• Supplied material:
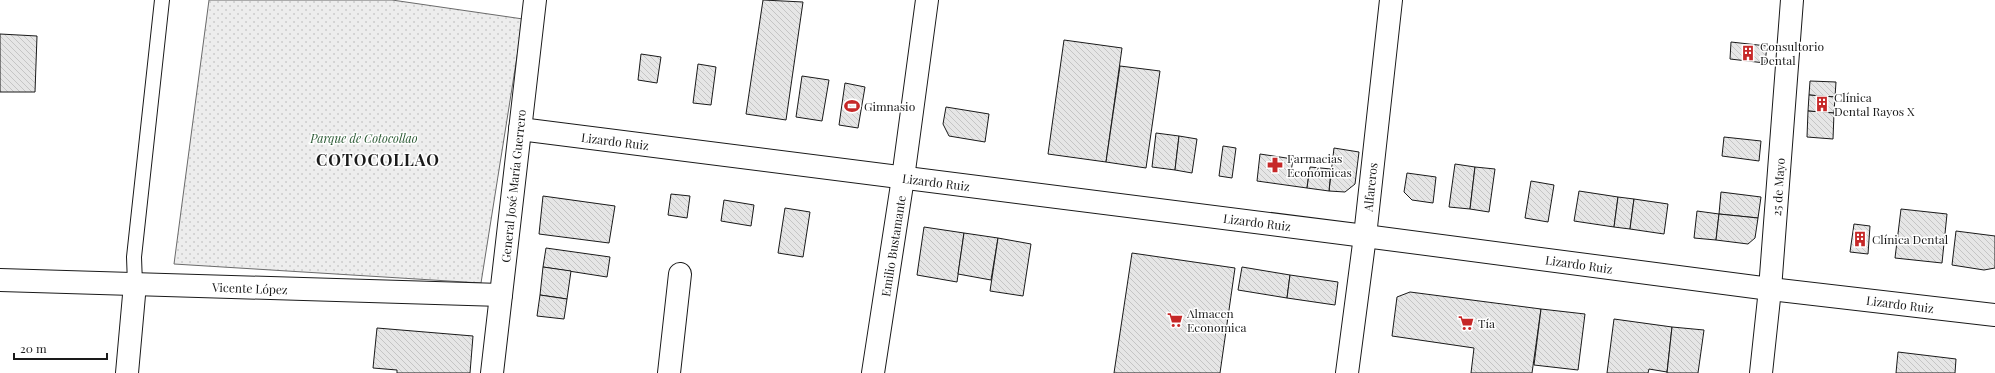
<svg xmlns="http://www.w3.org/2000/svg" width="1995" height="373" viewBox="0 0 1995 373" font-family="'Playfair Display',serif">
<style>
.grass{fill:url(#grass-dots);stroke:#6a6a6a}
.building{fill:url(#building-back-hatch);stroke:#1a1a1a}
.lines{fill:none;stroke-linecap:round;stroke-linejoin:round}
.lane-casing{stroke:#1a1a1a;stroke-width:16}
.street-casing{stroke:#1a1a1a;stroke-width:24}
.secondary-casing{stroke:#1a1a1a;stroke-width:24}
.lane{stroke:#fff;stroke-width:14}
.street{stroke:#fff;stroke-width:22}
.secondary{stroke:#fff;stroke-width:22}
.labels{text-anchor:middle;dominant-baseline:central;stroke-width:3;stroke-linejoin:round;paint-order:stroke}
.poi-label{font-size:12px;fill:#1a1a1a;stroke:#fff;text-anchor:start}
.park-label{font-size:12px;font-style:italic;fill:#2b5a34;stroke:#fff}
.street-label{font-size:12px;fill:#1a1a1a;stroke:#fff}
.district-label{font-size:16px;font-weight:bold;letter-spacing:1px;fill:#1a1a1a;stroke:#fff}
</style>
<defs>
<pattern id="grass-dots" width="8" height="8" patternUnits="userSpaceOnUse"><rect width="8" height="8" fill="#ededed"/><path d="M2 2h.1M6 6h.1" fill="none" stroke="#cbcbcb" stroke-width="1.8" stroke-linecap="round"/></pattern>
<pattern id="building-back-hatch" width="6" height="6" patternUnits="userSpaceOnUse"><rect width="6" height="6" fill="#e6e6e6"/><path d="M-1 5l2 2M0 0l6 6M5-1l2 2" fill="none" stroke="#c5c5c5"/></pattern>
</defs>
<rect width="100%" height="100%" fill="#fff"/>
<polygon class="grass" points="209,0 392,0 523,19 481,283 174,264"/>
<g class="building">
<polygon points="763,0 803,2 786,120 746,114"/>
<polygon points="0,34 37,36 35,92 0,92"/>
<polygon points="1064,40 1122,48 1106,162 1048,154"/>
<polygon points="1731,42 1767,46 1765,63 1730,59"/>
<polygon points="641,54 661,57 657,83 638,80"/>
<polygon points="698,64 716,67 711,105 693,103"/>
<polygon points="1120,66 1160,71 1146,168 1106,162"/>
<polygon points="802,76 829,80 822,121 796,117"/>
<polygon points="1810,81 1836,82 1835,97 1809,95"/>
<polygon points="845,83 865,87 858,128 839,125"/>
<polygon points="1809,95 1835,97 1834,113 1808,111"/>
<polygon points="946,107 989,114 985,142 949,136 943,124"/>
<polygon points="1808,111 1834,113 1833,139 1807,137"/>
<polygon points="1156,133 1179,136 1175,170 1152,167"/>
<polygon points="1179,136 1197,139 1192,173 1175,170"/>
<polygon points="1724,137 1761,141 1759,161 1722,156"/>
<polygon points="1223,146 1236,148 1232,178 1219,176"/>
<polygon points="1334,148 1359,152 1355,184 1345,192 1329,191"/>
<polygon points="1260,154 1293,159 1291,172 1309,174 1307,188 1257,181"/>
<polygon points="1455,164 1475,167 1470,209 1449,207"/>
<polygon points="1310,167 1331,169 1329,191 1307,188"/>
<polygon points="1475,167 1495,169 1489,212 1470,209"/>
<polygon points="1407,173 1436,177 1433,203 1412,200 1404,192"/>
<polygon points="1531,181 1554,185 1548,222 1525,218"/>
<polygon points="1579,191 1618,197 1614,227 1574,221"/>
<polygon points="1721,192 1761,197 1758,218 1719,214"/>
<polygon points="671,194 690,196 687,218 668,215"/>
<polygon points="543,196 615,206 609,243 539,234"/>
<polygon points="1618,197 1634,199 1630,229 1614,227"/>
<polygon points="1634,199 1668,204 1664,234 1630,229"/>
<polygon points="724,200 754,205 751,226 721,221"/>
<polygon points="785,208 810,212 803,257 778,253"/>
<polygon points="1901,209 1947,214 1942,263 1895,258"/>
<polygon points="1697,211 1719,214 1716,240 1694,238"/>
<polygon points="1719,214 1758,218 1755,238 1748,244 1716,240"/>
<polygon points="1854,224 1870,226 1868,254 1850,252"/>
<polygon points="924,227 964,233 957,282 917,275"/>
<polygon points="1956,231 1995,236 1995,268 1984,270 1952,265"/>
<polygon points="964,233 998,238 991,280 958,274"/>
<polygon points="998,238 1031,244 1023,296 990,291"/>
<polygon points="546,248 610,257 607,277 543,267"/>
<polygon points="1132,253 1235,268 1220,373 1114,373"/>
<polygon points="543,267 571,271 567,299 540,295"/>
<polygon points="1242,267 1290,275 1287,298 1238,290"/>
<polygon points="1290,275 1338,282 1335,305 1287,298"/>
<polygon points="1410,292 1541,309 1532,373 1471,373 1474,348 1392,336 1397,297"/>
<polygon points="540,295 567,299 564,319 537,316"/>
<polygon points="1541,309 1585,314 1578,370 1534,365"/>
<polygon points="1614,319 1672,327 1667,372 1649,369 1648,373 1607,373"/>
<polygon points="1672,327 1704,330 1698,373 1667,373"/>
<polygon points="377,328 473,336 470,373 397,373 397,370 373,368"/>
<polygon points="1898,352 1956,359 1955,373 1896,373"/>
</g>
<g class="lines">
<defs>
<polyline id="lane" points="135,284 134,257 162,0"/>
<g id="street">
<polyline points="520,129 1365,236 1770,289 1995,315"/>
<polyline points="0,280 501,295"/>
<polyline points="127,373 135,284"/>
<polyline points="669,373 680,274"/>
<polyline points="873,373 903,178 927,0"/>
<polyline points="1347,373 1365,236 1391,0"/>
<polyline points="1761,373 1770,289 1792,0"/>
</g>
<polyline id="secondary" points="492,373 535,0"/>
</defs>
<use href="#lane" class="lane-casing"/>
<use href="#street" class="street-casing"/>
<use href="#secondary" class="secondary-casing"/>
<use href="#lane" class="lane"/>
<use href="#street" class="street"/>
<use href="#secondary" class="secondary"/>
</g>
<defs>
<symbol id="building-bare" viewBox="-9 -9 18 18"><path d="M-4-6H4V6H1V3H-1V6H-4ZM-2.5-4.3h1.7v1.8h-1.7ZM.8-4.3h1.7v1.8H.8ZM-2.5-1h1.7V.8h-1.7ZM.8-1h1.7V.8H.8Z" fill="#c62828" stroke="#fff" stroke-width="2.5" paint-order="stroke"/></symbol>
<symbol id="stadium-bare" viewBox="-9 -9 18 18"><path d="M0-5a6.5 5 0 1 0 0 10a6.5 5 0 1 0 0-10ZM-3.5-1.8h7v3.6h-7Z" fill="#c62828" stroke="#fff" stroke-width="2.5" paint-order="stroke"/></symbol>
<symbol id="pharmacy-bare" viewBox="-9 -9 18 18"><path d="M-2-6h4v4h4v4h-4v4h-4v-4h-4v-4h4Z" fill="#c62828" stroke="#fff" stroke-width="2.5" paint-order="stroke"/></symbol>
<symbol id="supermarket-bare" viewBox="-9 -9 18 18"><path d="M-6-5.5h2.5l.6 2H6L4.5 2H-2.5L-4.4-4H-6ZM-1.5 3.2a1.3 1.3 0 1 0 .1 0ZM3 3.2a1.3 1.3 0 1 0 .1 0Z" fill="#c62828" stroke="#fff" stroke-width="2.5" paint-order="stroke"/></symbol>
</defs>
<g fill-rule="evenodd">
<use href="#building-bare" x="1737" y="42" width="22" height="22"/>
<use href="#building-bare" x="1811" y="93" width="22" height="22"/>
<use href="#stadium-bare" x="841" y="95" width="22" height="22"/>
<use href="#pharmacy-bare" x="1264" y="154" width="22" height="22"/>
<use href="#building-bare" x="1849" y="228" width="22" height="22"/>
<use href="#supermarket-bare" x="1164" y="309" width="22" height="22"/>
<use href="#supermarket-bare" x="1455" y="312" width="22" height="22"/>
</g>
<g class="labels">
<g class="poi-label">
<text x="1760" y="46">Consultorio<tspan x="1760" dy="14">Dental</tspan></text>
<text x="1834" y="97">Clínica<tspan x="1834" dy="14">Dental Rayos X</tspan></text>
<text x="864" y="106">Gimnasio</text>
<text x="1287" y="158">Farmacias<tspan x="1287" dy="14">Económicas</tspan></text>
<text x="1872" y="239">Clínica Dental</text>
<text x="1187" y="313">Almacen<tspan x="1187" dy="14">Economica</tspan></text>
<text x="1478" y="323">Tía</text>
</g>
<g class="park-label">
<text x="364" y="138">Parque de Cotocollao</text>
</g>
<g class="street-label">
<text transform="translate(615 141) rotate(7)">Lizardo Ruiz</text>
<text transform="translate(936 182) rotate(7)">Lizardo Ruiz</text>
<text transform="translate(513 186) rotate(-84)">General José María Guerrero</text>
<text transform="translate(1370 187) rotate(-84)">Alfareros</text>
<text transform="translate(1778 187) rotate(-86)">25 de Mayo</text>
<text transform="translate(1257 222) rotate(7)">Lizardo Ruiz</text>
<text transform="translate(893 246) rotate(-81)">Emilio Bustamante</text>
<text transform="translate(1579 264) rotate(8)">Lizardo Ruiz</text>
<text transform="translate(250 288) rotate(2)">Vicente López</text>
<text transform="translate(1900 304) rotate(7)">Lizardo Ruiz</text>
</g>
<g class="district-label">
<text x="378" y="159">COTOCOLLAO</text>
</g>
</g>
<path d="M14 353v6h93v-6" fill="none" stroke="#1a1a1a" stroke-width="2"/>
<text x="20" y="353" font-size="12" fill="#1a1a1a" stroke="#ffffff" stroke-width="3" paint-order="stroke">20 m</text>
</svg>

--

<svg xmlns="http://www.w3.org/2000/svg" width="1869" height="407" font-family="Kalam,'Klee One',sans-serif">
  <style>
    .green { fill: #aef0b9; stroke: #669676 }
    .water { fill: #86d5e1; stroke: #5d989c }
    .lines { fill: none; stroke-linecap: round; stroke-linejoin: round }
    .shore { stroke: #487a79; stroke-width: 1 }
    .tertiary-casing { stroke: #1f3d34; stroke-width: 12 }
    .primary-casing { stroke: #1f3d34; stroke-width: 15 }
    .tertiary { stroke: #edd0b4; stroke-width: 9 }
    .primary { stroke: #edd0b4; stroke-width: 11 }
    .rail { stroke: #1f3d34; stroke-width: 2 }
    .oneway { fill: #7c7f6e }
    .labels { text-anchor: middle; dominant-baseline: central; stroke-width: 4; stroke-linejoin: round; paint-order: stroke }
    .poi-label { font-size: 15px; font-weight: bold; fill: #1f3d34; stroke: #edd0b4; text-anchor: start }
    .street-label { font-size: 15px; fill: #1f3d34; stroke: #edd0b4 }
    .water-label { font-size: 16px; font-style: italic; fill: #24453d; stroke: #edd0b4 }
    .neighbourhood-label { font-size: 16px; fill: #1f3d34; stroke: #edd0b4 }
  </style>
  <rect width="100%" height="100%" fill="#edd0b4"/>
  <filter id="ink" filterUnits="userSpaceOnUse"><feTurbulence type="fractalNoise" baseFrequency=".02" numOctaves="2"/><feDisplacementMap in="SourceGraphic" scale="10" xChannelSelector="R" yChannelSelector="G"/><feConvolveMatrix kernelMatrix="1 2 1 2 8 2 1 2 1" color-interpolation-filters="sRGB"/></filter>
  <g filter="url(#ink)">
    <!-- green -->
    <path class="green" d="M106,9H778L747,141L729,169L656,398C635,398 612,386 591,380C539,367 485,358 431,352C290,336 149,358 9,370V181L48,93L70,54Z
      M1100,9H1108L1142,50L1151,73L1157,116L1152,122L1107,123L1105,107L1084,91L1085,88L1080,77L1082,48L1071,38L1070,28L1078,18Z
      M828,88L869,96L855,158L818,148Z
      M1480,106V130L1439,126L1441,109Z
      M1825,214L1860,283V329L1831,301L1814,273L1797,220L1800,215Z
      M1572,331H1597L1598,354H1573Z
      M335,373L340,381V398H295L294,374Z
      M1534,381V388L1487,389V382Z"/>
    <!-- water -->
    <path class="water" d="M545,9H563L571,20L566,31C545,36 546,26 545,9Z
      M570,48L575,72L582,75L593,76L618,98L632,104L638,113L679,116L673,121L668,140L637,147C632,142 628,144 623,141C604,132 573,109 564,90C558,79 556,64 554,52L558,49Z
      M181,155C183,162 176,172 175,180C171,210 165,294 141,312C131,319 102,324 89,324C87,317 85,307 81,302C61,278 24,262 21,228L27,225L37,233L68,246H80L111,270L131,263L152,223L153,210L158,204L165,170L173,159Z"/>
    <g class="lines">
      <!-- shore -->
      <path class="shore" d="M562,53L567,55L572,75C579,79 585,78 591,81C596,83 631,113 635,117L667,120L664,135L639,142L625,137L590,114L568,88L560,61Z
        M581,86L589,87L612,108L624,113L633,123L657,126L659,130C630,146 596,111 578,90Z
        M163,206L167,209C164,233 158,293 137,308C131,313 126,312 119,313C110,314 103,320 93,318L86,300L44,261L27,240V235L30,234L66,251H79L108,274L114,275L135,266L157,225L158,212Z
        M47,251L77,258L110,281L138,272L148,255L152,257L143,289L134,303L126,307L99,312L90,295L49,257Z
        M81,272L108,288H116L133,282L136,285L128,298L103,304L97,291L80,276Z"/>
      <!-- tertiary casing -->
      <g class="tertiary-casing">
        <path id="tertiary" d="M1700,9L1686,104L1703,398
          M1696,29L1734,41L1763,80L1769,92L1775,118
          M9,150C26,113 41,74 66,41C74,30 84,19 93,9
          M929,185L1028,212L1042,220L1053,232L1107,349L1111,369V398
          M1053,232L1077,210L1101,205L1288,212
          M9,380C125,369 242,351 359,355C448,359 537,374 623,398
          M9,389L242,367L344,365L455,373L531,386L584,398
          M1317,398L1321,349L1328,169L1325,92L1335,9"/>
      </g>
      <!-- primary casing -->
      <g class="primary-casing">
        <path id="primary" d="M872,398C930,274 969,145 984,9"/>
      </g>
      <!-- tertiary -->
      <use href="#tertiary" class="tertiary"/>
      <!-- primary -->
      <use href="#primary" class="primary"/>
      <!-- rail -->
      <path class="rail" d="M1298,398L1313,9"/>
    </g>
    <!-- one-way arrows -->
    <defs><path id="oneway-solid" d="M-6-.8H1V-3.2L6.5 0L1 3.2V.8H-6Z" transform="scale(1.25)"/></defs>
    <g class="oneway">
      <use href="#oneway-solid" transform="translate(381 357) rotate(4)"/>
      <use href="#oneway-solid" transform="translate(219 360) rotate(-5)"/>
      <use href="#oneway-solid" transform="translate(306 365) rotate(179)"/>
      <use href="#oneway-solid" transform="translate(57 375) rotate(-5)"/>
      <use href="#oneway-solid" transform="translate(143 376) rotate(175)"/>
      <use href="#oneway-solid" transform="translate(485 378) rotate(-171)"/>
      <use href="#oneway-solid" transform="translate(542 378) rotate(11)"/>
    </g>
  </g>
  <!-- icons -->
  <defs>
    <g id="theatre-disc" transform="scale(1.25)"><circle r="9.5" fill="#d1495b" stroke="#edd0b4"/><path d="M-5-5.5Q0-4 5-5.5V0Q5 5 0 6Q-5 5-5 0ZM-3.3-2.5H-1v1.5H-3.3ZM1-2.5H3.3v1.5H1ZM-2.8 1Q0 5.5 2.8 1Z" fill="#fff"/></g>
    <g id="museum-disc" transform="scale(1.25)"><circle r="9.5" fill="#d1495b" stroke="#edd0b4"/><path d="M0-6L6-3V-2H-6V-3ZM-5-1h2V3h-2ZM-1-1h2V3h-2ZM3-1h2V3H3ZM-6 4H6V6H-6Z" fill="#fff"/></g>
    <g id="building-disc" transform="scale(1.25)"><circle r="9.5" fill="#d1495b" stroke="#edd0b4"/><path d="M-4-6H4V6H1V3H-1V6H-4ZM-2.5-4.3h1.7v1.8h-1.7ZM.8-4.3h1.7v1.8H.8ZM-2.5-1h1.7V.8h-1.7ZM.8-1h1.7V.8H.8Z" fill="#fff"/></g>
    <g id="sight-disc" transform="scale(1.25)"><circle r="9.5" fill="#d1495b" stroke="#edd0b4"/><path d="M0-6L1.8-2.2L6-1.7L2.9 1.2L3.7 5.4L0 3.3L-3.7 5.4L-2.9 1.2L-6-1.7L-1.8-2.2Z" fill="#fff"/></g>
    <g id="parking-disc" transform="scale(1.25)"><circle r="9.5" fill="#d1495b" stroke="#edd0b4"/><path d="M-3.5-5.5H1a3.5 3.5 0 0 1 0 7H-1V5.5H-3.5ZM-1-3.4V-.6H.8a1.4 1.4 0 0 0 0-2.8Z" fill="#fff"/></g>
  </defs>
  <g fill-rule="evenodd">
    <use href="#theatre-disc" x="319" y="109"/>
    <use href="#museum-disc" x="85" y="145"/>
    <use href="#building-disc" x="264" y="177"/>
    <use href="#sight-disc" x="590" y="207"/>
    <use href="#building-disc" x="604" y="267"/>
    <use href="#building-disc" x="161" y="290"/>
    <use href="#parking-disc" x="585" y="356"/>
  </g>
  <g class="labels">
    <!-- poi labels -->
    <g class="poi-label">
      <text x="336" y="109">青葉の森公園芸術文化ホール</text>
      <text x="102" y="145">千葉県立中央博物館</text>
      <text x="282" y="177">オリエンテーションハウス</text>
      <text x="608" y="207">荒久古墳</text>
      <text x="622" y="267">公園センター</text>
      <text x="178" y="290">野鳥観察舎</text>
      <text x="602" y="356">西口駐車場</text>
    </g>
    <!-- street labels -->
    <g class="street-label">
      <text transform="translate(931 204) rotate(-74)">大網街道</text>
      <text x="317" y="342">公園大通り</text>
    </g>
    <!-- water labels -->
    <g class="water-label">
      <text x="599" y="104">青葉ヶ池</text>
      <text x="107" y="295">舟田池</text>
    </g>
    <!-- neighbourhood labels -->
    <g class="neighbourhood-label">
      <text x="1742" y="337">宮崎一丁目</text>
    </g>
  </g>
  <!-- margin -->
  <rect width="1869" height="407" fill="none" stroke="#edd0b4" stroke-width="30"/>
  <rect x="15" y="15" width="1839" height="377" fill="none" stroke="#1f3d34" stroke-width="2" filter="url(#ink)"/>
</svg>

• Task to complete:
Give an exact copy of the lines above from the line with "#edd0b4; stroke-width: 9" up to and including the line with "564,90C558,79 556,64 554,52L558,49Z", and leave everything else out.

• Task result:
    .tertiary { stroke: #edd0b4; stroke-width: 9 }
    .primary { stroke: #edd0b4; stroke-width: 11 }
    .rail { stroke: #1f3d34; stroke-width: 2 }
    .oneway { fill: #7c7f6e }
    .labels { text-anchor: middle; dominant-baseline: central; stroke-width: 4; stroke-linejoin: round; paint-order: stroke }
    .poi-label { font-size: 15px; font-weight: bold; fill: #1f3d34; stroke: #edd0b4; text-anchor: start }
    .street-label { font-size: 15px; fill: #1f3d34; stroke: #edd0b4 }
    .water-label { font-size: 16px; font-style: italic; fill: #24453d; stroke: #edd0b4 }
    .neighbourhood-label { font-size: 16px; fill: #1f3d34; stroke: #edd0b4 }
  </style>
  <rect width="100%" height="100%" fill="#edd0b4"/>
  <filter id="ink" filterUnits="userSpaceOnUse"><feTurbulence type="fractalNoise" baseFrequency=".02" numOctaves="2"/><feDisplacementMap in="SourceGraphic" scale="10" xChannelSelector="R" yChannelSelector="G"/><feConvolveMatrix kernelMatrix="1 2 1 2 8 2 1 2 1" color-interpolation-filters="sRGB"/></filter>
  <g filter="url(#ink)">
    <!-- green -->
    <path class="green" d="M106,9H778L747,141L729,169L656,398C635,398 612,386 591,380C539,367 485,358 431,352C290,336 149,358 9,370V181L48,93L70,54Z
      M1100,9H1108L1142,50L1151,73L1157,116L1152,122L1107,123L1105,107L1084,91L1085,88L1080,77L1082,48L1071,38L1070,28L1078,18Z
      M828,88L869,96L855,158L818,148Z
      M1480,106V130L1439,126L1441,109Z
      M1825,214L1860,283V329L1831,301L1814,273L1797,220L1800,215Z
      M1572,331H1597L1598,354H1573Z
      M335,373L340,381V398H295L294,374Z
      M1534,381V388L1487,389V382Z"/>
    <!-- water -->
    <path class="water" d="M545,9H563L571,20L566,31C545,36 546,26 545,9Z
      M570,48L575,72L582,75L593,76L618,98L632,104L638,113L679,116L673,121L668,140L637,147C632,142 628,144 623,141C604,132 573,109 564,90C558,79 556,64 554,52L558,49Z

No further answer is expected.